Так, прикидывая прочитанное "фэнтези" к предоставленной им реальности, они прошли мимо "Букиниста", мимо магазинчика игрушек "Буратино", в настоящем Волжском давно прикрытого, миновали Главпочтамт и оказались у Дворца культуры гидростроителей.
– Скука смертная, а не параллельный мир, – подытожила Ольга. – Тоже мне – маги… Могли бы где-нибудь в Голландии обосноваться! Там есть такой город – Антверпен…
– Лучше в Венеции, – предложил Никита. – Сейчас бы плыли на гондоле, прикинь?
– Нет, – сказала Ольга. – Я хочу в Антверпен.
– А я в Норвегию, – сказал Андрей. – Но наш парк тоже ничего, правда, Ольга?
2
Парк, хвала богам, оказался на месте: прямёхонько за Дворцом культуры. Весь целиком – с фонтанами, каруселями и покоцанными гипсовыми рабочими вкупе с колхозницами, спортсменами и девочкой с петухом. Билеты на карусели продавали в знакомых зелёных будочках.

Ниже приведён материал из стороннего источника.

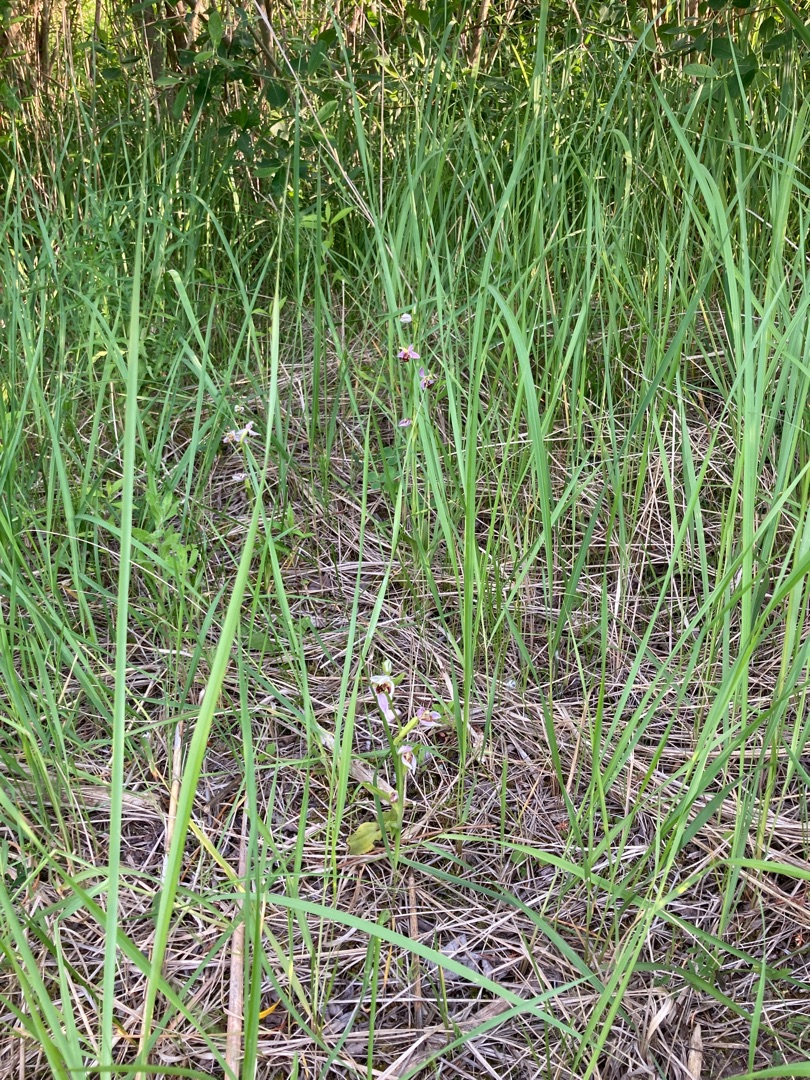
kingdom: Plantae
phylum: Tracheophyta
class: Liliopsida
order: Asparagales
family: Orchidaceae
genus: Ophrys
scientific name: Ophrys apifera
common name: Biblomst
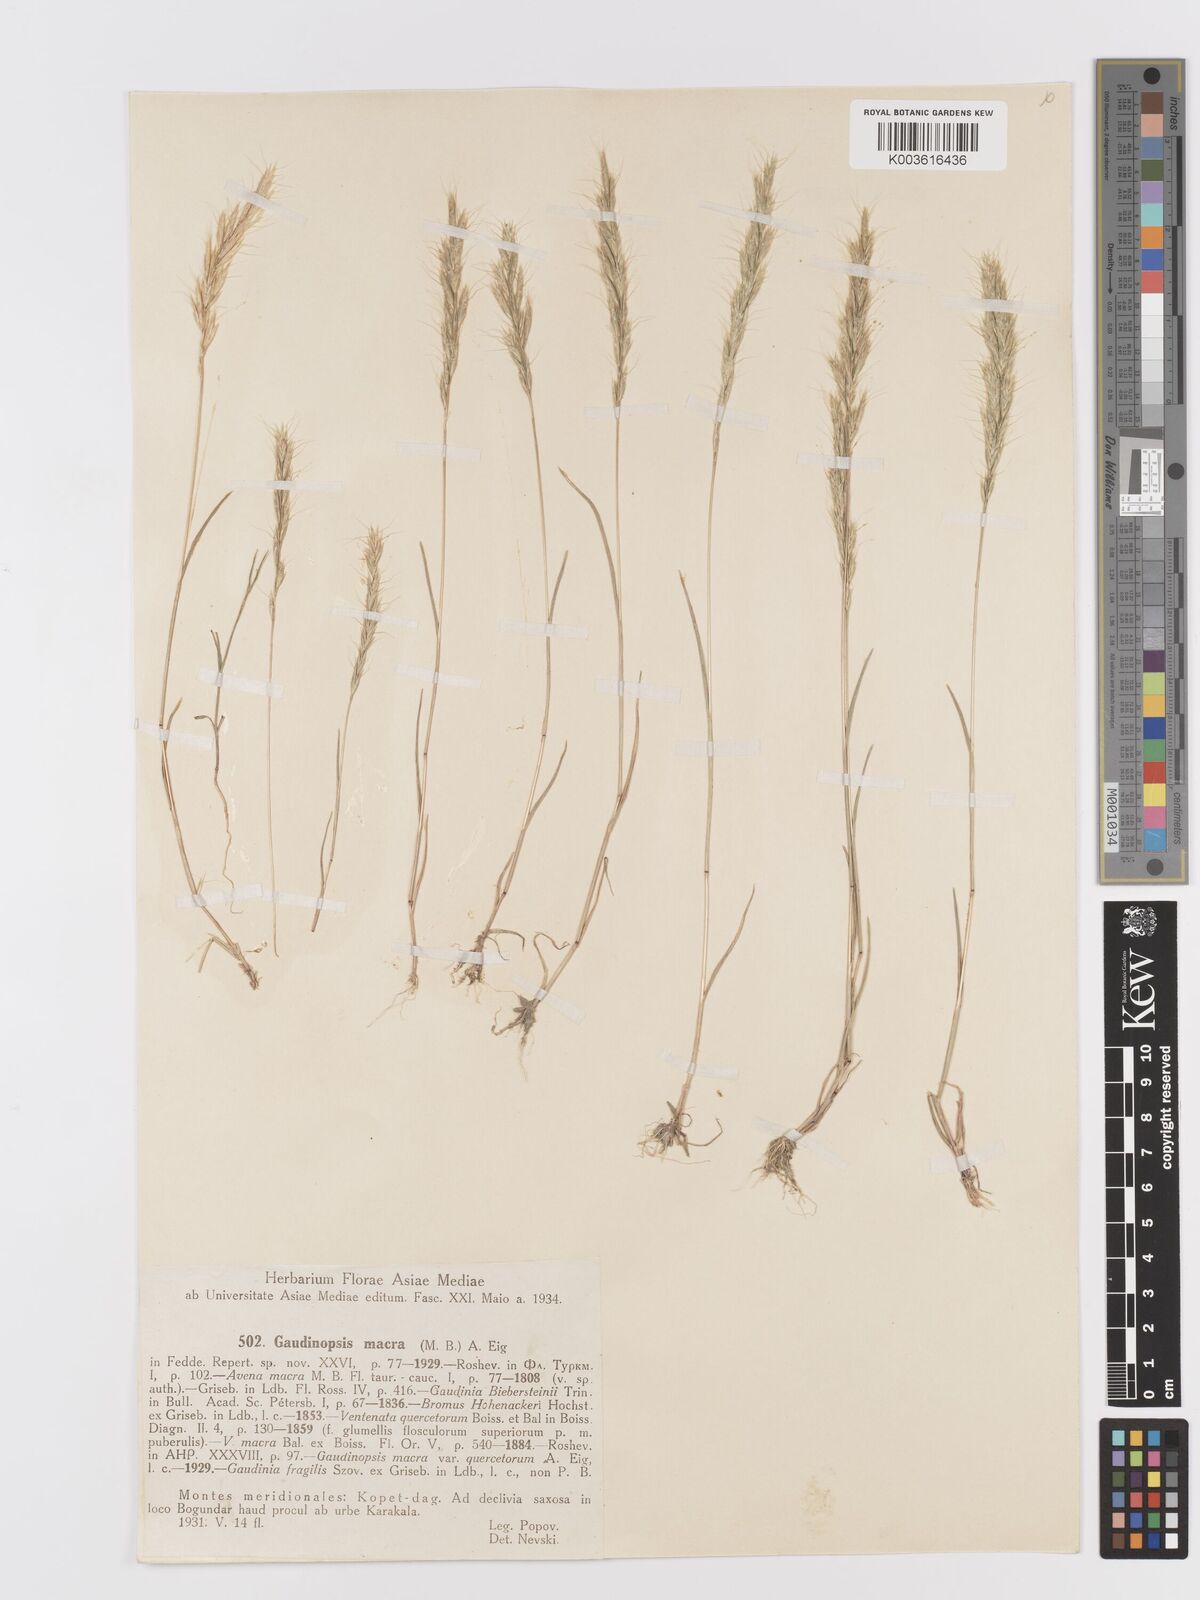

Функционировал общественный туалет, за которым Андрей в старших классах многократно пил перед танцами водку. Работало колесо обозрения – тоже вполне недурное пристанище для вкушающих спиртное школьников. И уютная лавочка, притулившаяся к стене тира, никуда не делась, стояла себе в окружении смородиновых зарослей – самое удобное место для распития! На ней и расположились. Пили прямо из бутылки, по кругу, про стаканчики никто не подумал, и после нескольких глотков стали совсем друзьями: земляки! Волжане! Дома-то!.. «За родные пенаты! Нет, Никита, за наши пенаты надо!»